*PROMPT*. Quote the lines between the one holding "right knee: (259, 1144, 2)" and the one holding "right ankle: (325, 1046, -16)", inclusive, and nothing else.
Segment Start: RECORDED DATA
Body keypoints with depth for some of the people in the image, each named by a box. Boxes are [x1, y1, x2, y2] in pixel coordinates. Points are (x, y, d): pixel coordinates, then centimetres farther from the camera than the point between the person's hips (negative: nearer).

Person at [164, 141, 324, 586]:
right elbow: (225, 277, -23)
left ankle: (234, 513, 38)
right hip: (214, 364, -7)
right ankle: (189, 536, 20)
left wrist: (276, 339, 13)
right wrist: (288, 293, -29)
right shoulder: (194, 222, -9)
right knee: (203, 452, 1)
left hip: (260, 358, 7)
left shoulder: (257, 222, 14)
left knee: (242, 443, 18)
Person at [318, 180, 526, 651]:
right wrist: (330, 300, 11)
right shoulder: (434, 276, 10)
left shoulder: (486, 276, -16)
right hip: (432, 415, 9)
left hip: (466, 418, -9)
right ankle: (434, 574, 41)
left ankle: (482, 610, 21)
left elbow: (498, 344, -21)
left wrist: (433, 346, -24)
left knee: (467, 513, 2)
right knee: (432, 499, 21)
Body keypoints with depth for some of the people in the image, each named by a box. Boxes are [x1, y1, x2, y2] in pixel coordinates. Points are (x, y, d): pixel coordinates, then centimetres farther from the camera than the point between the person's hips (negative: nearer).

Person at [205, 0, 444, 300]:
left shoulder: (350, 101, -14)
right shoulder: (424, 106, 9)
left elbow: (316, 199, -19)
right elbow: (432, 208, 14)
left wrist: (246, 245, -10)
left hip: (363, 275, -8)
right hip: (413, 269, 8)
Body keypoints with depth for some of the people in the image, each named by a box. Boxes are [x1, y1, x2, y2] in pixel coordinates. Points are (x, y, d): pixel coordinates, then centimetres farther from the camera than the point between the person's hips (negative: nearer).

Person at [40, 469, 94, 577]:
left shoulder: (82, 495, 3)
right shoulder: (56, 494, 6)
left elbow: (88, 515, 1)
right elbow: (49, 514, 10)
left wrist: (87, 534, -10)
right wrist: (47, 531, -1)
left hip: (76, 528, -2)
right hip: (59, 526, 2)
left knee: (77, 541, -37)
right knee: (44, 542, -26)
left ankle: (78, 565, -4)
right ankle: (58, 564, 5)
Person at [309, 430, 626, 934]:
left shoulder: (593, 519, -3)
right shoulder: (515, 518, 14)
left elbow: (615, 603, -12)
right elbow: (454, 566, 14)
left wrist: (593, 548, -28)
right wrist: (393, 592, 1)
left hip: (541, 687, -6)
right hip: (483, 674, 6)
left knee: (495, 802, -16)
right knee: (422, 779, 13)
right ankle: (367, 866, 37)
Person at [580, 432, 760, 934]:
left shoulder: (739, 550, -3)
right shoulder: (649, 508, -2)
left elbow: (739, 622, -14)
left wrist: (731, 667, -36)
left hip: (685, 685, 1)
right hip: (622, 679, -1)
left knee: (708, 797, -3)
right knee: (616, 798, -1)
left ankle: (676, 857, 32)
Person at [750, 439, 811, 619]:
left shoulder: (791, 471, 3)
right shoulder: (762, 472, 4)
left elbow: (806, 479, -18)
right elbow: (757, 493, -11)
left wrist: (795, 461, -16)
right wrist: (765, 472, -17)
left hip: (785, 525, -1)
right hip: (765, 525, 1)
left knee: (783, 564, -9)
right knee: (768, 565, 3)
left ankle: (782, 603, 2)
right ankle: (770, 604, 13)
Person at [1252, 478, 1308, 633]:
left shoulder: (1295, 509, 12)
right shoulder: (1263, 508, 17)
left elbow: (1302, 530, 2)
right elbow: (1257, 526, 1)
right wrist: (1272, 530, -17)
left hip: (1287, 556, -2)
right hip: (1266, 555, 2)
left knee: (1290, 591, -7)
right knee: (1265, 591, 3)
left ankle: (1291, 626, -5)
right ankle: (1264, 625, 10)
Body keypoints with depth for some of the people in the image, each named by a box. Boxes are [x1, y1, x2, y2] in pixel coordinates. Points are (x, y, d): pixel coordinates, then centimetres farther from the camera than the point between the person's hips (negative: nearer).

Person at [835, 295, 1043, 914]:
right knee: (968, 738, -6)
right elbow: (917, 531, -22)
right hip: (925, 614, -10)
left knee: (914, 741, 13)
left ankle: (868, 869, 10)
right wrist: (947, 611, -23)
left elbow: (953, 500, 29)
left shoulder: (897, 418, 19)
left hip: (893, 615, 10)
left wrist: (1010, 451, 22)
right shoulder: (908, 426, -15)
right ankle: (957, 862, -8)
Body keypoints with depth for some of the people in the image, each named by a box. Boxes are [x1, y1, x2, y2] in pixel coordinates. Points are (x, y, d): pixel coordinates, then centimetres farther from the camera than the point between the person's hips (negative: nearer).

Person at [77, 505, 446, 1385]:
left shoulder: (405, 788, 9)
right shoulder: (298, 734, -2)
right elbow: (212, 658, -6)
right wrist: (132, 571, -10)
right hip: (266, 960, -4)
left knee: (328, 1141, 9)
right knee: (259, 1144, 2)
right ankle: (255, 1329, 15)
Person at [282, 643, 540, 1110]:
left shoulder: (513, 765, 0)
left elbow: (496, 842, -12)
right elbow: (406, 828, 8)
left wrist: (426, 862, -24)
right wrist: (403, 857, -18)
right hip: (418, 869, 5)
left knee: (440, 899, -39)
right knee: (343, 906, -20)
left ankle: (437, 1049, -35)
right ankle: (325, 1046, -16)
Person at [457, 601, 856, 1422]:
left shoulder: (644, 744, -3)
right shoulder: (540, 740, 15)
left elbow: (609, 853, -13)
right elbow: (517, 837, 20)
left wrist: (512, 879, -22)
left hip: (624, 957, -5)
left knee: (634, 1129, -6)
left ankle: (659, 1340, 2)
Segment End: RECORDED DATA
*SOLUTION TO THE PROBLEM*.
right knee: (259, 1144, 2)
right ankle: (255, 1329, 15)
Person at [282, 643, 540, 1110]:
left shoulder: (513, 765, 0)
left elbow: (496, 842, -12)
right elbow: (406, 828, 8)
left wrist: (426, 862, -24)
right wrist: (403, 857, -18)
right hip: (418, 869, 5)
left knee: (440, 899, -39)
right knee: (343, 906, -20)
left ankle: (437, 1049, -35)
right ankle: (325, 1046, -16)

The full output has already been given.